=== Information ===

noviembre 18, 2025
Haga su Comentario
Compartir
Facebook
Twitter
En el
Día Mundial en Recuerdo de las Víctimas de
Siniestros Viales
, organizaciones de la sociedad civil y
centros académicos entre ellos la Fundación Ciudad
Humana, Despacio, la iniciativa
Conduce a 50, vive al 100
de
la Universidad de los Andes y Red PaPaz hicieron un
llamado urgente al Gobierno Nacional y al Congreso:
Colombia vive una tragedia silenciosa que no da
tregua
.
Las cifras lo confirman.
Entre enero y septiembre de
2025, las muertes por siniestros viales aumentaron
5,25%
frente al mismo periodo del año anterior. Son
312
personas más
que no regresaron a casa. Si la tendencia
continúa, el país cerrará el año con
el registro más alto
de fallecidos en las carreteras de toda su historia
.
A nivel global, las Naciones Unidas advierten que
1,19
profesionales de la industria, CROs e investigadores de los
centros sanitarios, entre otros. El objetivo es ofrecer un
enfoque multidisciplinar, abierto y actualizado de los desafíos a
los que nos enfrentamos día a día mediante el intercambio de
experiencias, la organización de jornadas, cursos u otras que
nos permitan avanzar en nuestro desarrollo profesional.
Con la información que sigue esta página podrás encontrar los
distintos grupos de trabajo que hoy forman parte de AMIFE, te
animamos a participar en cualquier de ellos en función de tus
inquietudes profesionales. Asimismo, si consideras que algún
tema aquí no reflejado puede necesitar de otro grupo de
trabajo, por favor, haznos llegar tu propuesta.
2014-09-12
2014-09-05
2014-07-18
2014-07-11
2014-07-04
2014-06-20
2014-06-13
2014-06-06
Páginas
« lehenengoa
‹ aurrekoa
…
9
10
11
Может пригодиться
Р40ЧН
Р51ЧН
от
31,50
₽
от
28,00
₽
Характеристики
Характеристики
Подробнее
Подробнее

===

Exercise description
Using the records above, write out exactly the lines from the one containing "Может пригодиться" through the last, and add nothing.

Exercise answer
Может пригодиться
Р40ЧН
Р51ЧН
от
31,50
₽
от
28,00
₽
Характеристики
Характеристики
Подробнее
Подробнее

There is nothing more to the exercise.